I like the polled boy better than B23. There's nothing to mess with when it comes to polled. Just a chance that you won't have to disbud some kids!


----------



## daisychick (Oct 7, 2011)

I like the polled boy too.   He looks like he has some golden colored patches and his sire has some white patches.  He may give you some nice colored babies.  I wouldn't worry about him being polled, I actually think it would be nice to have a chance at polled babies.


----------



## that's*satyrical (Oct 7, 2011)

I agree. I think the polled buckling is a good lookin' boy!!! Glad you found somewhere nearby with Nigies!!


----------



## manybirds (Oct 7, 2011)

thanks! I still really really like buckling B34 the best (what do u think of him? isn't his dam amazing?!) but maybe in the spring i'll get a doe kid from that doe. The polled buck has a nice dam to though. I'm exited, at first I was pretty put out because of not getting the one buckling I want but i'm getting excited again. I like that he's polled. I'm getting him for an absolutly AMAZING price though!


----------



## RareBreedFancier (Oct 7, 2011)

I love the pale fellow and I'd be _over the moon_ to get a polled buck. Congrats on getting him.


----------



## manybirds (Oct 8, 2011)

RareBreedFancier said:
			
		

> I love the pale fellow and I'd be _over the moon_ to get a polled buck. Congrats on getting him.

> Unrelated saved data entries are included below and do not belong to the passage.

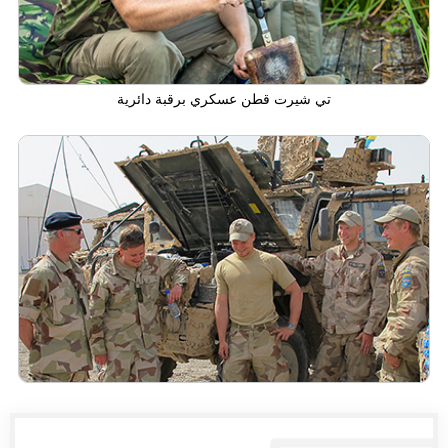
تي شيرت قطن عسكري برقبة دائرية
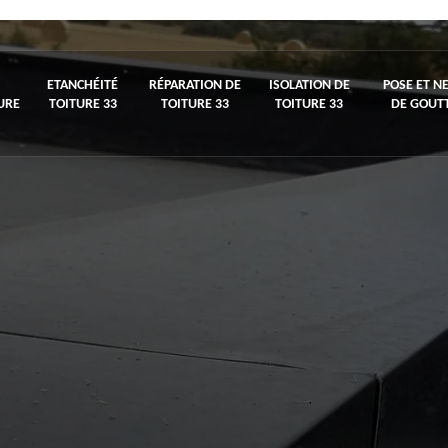
ETANCHÉITÉ
RÉPARATION DE
ISOLATION DE
POSE ET N
URE
TOITURE 33
TOITURE 33
TOITURE 33
DE GOUTT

Thanks! He's very handsome isn't he?


----------



## drdoolittle (Oct 9, 2011)

The polled buckling is very nice, but I prefer a little more color----maybe because one of my does is white.

Here's the buckling I got for my birthday present this year----I love his blue eyes!  I'm just waiting to get his papers and to register him.


----------



## drdoolittle (Oct 9, 2011)

I was looking at all her bucks----not necessarily for sale---and I like Little Man and Ranger the best.  The white bucklings sire is pretty, but I'd like to see a recent pic. of him.


----------



## manybirds (Oct 9, 2011)

drdoolittle said:
			
		

> I was looking at all her bucks----not necessarily for sale---and I like Little Man and Ranger the best.  The white bucklings sire is pretty, but I'd like to see a recent pic. of him.


I liked those 2 the best too. especially little man. thats the mane reason i wanted the first buckling (B34) because his dam and sire where my favorites of her goats


----------